By Steve Slater and Clara Ferreira-Marques

LONDON (Reuters) - Royal Bank of Scotland and its combative CEO Fred Goodwin are set to announce Europe's biggest-ever rights issue and over $10 billion of losses on investments this week, taking centre stage during a pivotal few days for UK banks.

As pressure grows on the world's largest lenders to shore up balance sheets battered by the credit crunch, Britain's second-biggest bank will seek to raise up to 12 billion pounds ($24 billion), people familiar with the matter have said.

It is also considering selling assets, including a train leasing business and possibly its insurance arm.

RBS confirmed in a brief statement on Monday it was considering a rights issue. Details could come on Tuesday, a day before its annual investor meeting in Edinburgh, its home city.

At 0741 GMT RBS shares were up 3.65 percent at 398.5 pence, valuing the bank at 40 billion pounds. The shares also rose 5 percent on Friday when the prospect of a big rights issue raised optimism that banks were getting to grips with the credit crisis.

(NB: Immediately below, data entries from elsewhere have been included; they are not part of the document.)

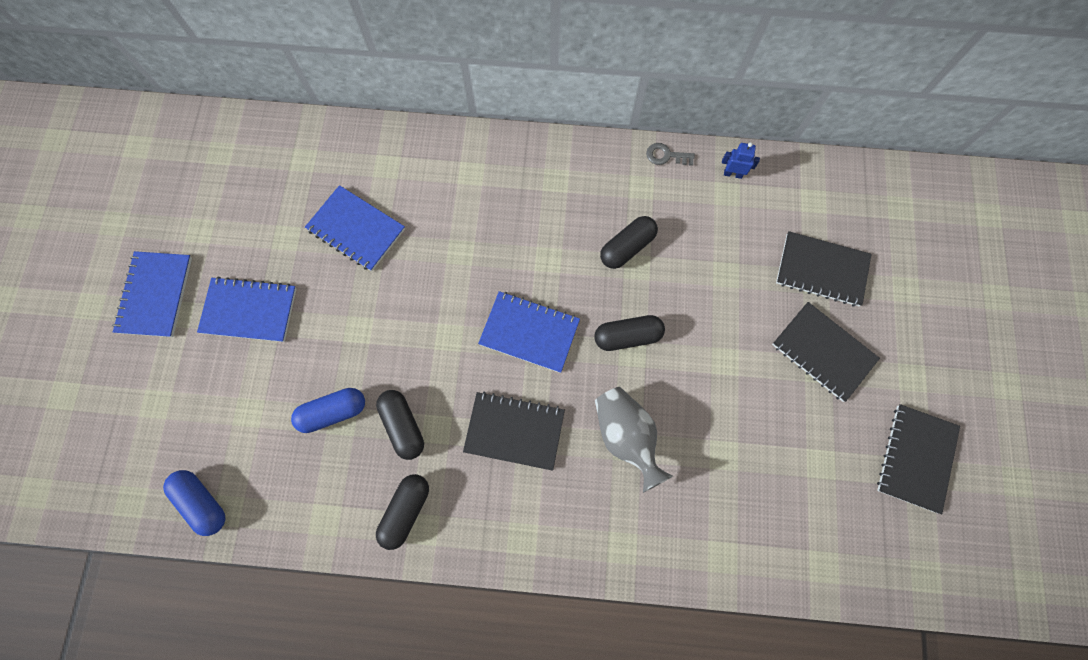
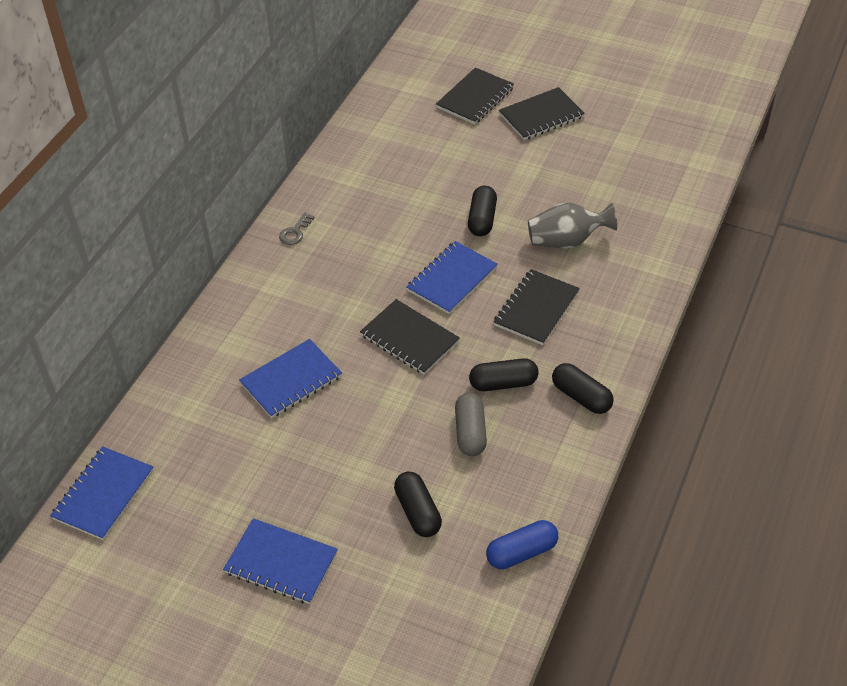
camera: 70 degrees left, 25 degrees down
(249, 310) = (337, 482): blue notebook -> blue notebook (103, 494)
(333, 412) = (470, 432): blue capsule -> grey capsule
(627, 247) = (402, 200): black capsule -> black capsule (418, 512)
(666, 156) = (330, 156): grey key -> grey key (295, 232)
(733, 174) = (368, 122): blue robot -> none
(915, 458) = (638, 94): black notebook -> black notebook (409, 339)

RBS is also expected to unveil a writedown of between 5 billion and 7 billion pounds on tarnished assets, including those previously owned by ABN Amro, the sources said. The bank marked down its assets by 2.4 billon pounds last year.

Goodwin, chief executive for the last decade and the biggest name in Britain's banking sector, met his board on Sunday. They are due to finalize the plans to shore up the balance sheet before discussing them with top shareholders on Monday.

RBS is expected to "kitchen sink" its exposure to bad investments stemming from the U.S. housing crisis and the credit crunch, aware that it needs to tap investors just the once.

The twin rights issue and writedown, however, will build pressure on Goodwin, who left RBS's balance sheet stretched by leading last year's ambitious takeover of Dutch bank ABN.

He said earlier this year there was no need to raise capital, but a sharp deterioration in capital markets has made it difficult to rebuild capital organically.

Some shareholders have said the rights issue should cost Goodwin his job, but supporters say his proven expertise should see him stay in place at least through the current turmoil.

FIRST OF MANY?

Once RBS acts, other British banks -- following in the footsteps of their U.S. rivals -- are likely to consider moves to bolster their balance sheets, which are among the most stretched in Europe. Barclays , HBOS , Alliance & Leicester and Bradford & Bingley will keenly watch the reaction of RBS shareholders.

A bank's capital is its buffer against unexpected losses, safeguarding depositors' funds. UK banks have been more leveraged than rivals so as to take advantage of growth opportunities, but months of turmoil have left many with too thin a cushion.

RBS's tier 1 capital ratio was 4.5 percent at the end of last year, below the UK sector's 5.8 percent average, but it is set to lift that ratio above 6 percent.

Regulators are encouraging banks to rebuild capital, and on Monday the Bank of England will play its part in attempting to unblock the home loan market by announcing details of a plan to swap government bonds for commercial banks' mortgage debt.

RBS is already attempting to sell train-leasing business Angel Trains, and The Times newspaper said that could come as early as Tuesday. Reuters has reported the front-runner to buy the business for over 3 billion pounds is investment firm Babcock & Brown , according to sources with knowledge of the situation, but the deal has been delayed several times by complex tax issues.

RBS could invite offers for its 5 billion pound insurance arm, which includes Direct Line and Churchill brands.

The Sunday Telegraph said insurers AIG , Allianz , Axa and Generali have all made preliminary enquiries to buy the insurance business.

Goldman Sachs , Merrill Lynch and UBS will arrange and underwrite the rights issue, people familiar with the situation have said.